## [JOB]
Render the transcribed text of all the entries below as a Markdown table with the columns Row and Line, giving each line its own numbered row. Leave out blank lines and the pictures.
── DATA FOR THIS EXERCISE ──
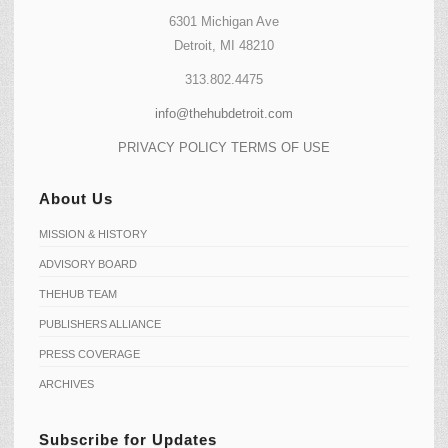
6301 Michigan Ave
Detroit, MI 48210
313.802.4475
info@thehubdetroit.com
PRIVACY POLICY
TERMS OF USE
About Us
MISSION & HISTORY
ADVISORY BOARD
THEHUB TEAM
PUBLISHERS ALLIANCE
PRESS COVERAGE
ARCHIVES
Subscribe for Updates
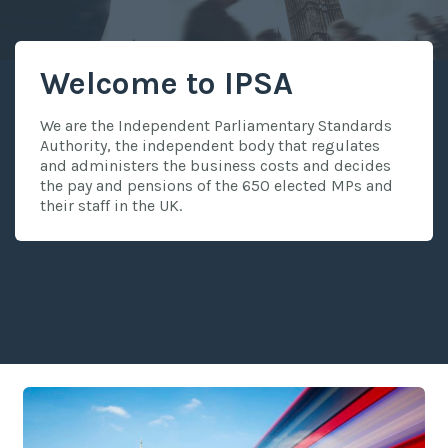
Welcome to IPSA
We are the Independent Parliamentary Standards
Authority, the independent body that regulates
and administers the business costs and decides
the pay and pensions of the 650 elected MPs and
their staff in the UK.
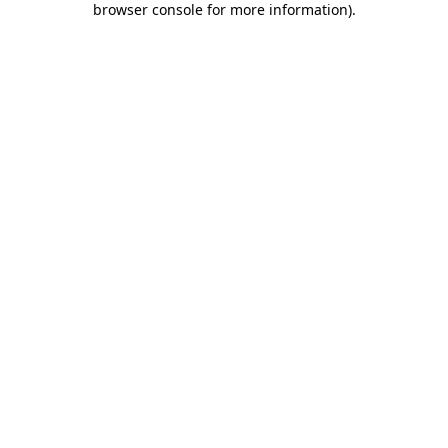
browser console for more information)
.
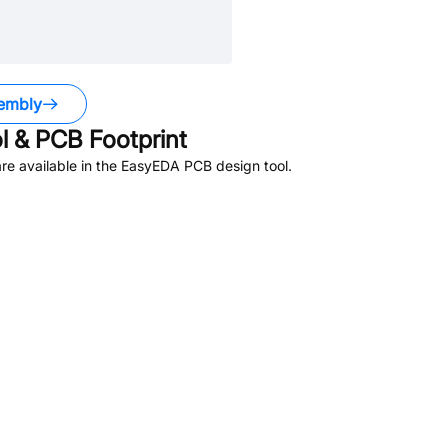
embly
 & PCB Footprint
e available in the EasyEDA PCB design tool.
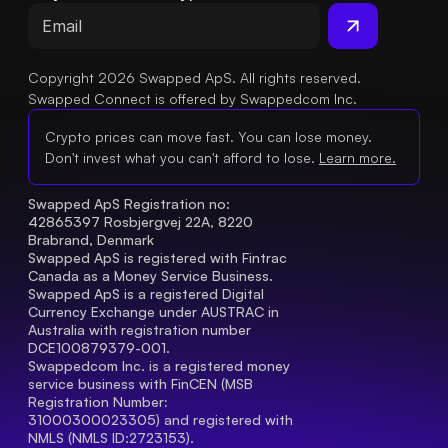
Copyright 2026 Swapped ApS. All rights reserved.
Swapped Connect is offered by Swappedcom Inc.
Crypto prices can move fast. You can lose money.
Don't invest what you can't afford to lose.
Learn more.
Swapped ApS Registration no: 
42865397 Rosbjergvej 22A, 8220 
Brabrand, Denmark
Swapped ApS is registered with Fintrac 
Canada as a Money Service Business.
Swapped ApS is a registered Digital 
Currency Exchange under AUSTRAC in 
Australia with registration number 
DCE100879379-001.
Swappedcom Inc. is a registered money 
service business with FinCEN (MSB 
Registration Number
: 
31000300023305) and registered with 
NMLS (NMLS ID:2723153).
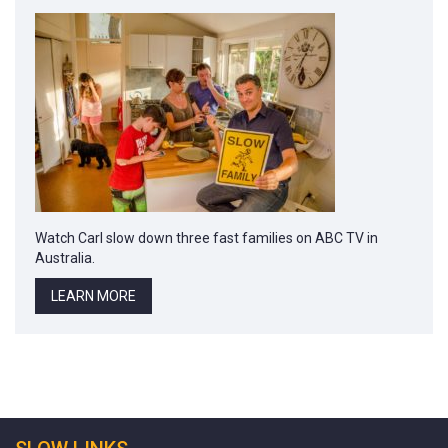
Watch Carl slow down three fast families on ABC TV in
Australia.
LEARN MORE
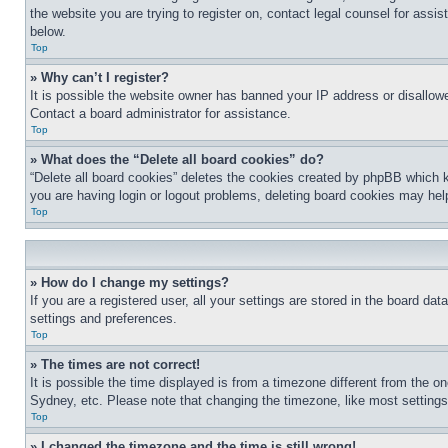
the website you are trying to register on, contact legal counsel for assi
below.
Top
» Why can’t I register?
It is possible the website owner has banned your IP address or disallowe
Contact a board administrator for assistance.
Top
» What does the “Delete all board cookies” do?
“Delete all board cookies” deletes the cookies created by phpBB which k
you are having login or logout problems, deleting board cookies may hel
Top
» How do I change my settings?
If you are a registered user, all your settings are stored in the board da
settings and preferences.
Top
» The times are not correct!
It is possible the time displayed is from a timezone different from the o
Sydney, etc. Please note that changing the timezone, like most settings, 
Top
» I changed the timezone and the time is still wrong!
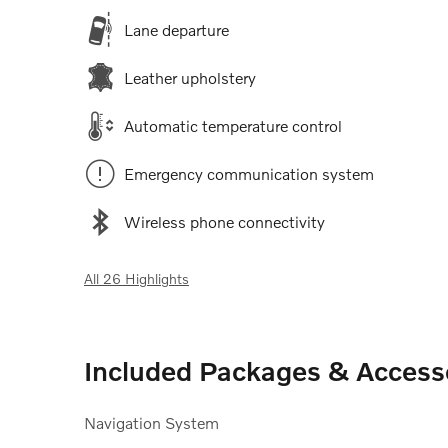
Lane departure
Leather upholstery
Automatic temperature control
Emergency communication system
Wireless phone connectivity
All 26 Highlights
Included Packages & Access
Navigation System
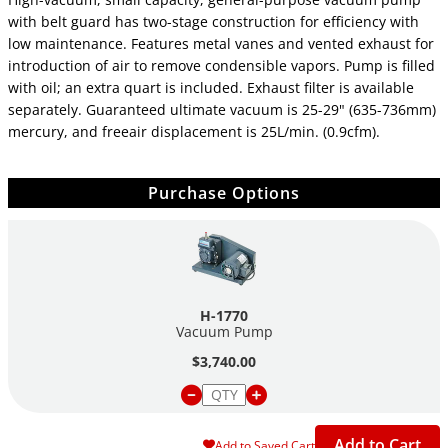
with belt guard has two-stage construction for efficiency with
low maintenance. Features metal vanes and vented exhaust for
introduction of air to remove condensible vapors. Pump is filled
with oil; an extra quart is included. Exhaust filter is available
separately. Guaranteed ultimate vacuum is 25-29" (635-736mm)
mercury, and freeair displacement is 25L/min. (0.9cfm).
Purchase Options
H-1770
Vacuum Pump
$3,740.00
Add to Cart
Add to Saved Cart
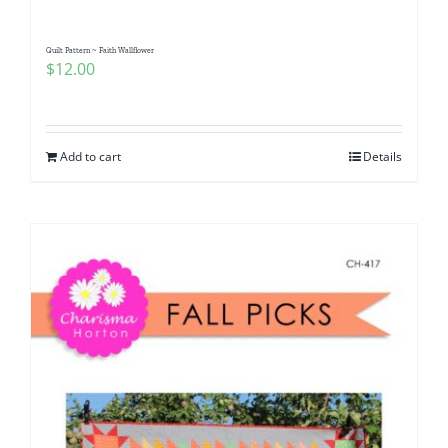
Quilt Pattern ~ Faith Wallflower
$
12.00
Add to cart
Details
───
## [COMPLETED TASK]
| Row | Line |
|---|---|
| 1 | 6301 Michigan Ave |
| 2 | Detroit, MI 48210 |
| 3 | 313.802.4475 |
| 4 | info@thehubdetroit.com |
| 5 | PRIVACY POLICY |
| 6 | TERMS OF USE |
| 7 | About Us |
| 8 | MISSION & HISTORY |
| 9 | ADVISORY BOARD |
| 10 | THEHUB TEAM |
| 11 | PUBLISHERS ALLIANCE |
| 12 | PRESS COVERAGE |
| 13 | ARCHIVES |
| 14 | Subscribe for Updates |
| 15 | Welcome to IPSA |
| 16 | We are the Independent Parliamentary Standards |
| 17 | Authority, the independent body that regulates |
| 18 | and administers the business costs and decides |
| 19 | the pay and pensions of the 650 elected MPs and |
| 20 | their staff in the UK. |
| 21 | browser console for more information) |
| 22 | . |
| 23 | embly |
| 24 |  & PCB Footprint |
| 25 | e available in the EasyEDA PCB design tool. |
| 26 | Copyright 2026 Swapped ApS. All rights reserved. |
| 27 | Swapped Connect is offered by Swappedcom Inc. |
| 28 | Crypto prices can move fast. You can lose money. |
| 29 | Don't invest what you can't afford to lose. |
| 30 | Learn more. |
| 31 | Swapped ApS Registration no:  |
| 32 | 42865397 Rosbjergvej 22A, 8220  |
| 33 | Brabrand, Denmark |
| 34 | Swapped ApS is registered with Fintrac  |
| 35 | Canada as a Money Service Business. |
| 36 | Swapped ApS is a registered Digital  |
| 37 | Currency Exchange under AUSTRAC in  |
| 38 | Australia with registration number  |
| 39 | DCE100879379-001. |
| 40 | Swappedcom Inc. is a registered money  |
| 41 | service business with FinCEN (MSB  |
| 42 | Registration Number |
| 43 | :  |
| 44 | 31000300023305) and registered with  |
| 45 | NMLS (NMLS ID:2723153). |
| 46 | Watch Carl slow down three fast families on ABC TV in |
| 47 | Australia. |
| 48 | LEARN MORE |
| 49 | the website you are trying to register on, contact legal counsel for assi |
| 50 | below. |
| 51 | Top |
| 52 | » Why can’t I register? |
| 53 | It is possible the website owner has banned your IP address or disallowe |
| 54 | Contact a board administrator for assistance. |
| 55 | Top |
| 56 | » What does the “Delete all board cookies” do? |
| 57 | “Delete all board cookies” deletes the cookies created by phpBB which k |
| 58 | you are having login or logout problems, deleting board cookies may hel |
| 59 | Top |
| 60 | » How do I change my settings? |
| 61 | If you are a registered user, all your settings are stored in the board da |
| 62 | settings and preferences. |
| 63 | Top |
| 64 | » The times are not correct! |
| 65 | It is possible the time displayed is from a timezone different from the o |
| 66 | Sydney, etc. Please note that changing the timezone, like most settings,  |
| 67 | Top |
| 68 | » I changed the timezone and the time is still wrong! |
| 69 | Lane departure |
| 70 | Leather upholstery |
| 71 | Automatic temperature control |
| 72 | Emergency communication system |
| 73 | Wireless phone connectivity |
| 74 | All 26 Highlights |
| 75 | Included Packages & Access |
| 76 | Navigation System |
| 77 | with belt guard has two-stage construction for efficiency with |
| 78 | low maintenance. Features metal vanes and vented exhaust for |
| 79 | introduction of air to remove condensible vapors. Pump is filled |
| 80 | with oil; an extra quart is included. Exhaust filter is available |
| 81 | separately. Guaranteed ultimate vacuum is 25-29" (635-736mm) |
| 82 | mercury, and freeair displacement is 25L/min. (0.9cfm). |
| 83 | Purchase Options |
| 84 | H-1770 |
| 85 | Vacuum Pump |
| 86 | $3,740.00 |
| 87 | Add to Cart |
| 88 | Add to Saved Cart |
| 89 | Quilt Pattern ~ Faith Wallflower |
| 90 | $ |
| 91 | 12.00 |
| 92 | Add to cart |
| 93 | Details |